Sam Ansley

Profile
- Position: Quarterback
- Class: 1981

Personal information
- Height: 6 ft 1 in (1.85 m)
- Weight: 171 lb (78 kg)

Career information
- High school: Cypress-Fairbanks
- College: Texas (1977–1979)

Awards and highlights
- 1977 Southwest Conference Championship;

= Sam Ansley =

American football player

Sam Ansley (born c. 1959) is an American former football player. He started two games as quarterback for the Texas Longhorns in 1977. When the 1977 season started he was the 4th string quarterback, but injuries to all three of the quarterbacks ahead of him led to him starting the two games at the end of the regular season. At the time Texas was undefeated, ranked #1 and playing for the national championship. They won both games.

==College career==

Sam "Sammy" Ansley, had been a unanimous all-district quarterback in high school and had made the All-Greater Houston team in 1976. He was a freshman in 1977 when injuries to three other Texas quarterbacks led to him starting two games for the #1 Texas Longhorns to keep their national championship hopes alive.

=== Injury ===
Injuries to Ted Constanzo in the summer, followed by injuries to Mark McBath and Jon Aune in the Oklahoma game and to Randy McEachern in practice led to Ansley taking over as starter against TCU and the following week against Baylor. Up to that point he had only gotten into 3 games, throwing one pass and running the ball four times.
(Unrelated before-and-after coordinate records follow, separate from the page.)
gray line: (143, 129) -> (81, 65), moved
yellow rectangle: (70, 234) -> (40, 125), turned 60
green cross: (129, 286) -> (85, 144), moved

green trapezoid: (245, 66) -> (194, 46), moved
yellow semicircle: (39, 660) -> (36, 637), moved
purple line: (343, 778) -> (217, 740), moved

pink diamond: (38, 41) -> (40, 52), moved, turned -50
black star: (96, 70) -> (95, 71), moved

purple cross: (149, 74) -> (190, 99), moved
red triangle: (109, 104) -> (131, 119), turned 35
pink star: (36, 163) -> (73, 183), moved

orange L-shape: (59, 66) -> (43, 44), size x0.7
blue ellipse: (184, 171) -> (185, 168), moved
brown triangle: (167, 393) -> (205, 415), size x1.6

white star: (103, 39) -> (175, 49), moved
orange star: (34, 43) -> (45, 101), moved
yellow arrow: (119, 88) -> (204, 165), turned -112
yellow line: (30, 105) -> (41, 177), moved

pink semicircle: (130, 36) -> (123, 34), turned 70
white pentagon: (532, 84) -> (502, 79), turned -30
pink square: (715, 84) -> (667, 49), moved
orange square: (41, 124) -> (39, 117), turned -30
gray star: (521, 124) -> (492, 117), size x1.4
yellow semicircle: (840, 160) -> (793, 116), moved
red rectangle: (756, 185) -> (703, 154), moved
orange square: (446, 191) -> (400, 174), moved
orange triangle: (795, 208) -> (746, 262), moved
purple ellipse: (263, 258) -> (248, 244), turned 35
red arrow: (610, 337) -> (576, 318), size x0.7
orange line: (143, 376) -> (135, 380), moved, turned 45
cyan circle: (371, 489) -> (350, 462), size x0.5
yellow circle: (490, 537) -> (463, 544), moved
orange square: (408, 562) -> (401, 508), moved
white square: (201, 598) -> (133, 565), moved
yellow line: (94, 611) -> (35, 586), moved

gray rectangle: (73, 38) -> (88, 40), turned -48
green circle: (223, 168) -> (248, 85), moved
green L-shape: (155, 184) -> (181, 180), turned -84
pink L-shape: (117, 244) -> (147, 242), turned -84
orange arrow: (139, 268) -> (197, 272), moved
The other freshman quarterback, Sanford Coggins, had been moved to flanker in the summer meaning that in the TCU game his backups were sophomore defensive back Ricky Churchman, who had played quarterback in high school, and Constanzo who was only partly recovered from his surgery and still being held out for a medical redshirt.

Against TCU, Ansley and the Longhorns relied on eventual Heisman Trophy winner Earl Campbell to lead them to a 44-14 win. But Ansley ran for 1 touchdown and threw for two others, putting in an admirable debut. The following week, against Baylor, he led Texas to an early lead, scoring one touchdown, and then alternated series with a recovering McEachern and, in the fourth quarter, Costanzo, who used a whole year of eligibility to fill in as punter.

=== Recovery ===
McEachern recovered and reclaimed the starting position, and Ansley took a few snaps the next week against Texas A&M, but that would be the end of his playing career. After Ansley's 1978 redshirt season, he returned in the spring running second team behind Donnie Little. Ansley separated his shoulder in a spring scrimmage and ultimately had rotator cuff surgery after the 1979 season.

The following spring, a knee injury to McEachern had Ansley leading the Longhorn offense in practice. But McEachern recovered and Ansley was redshirted the next season. He never made the roster again. He finished with a 2-0 record as a starter.

== Later life ==
After graduating from Texas, he went into the oil and gas industry working for Clayton Williams Jr.; Sanchez O'Brien Oil and Gas; Coba Investments, Corp and Energy Marketing Services; and Lonestar Midstream, L.P.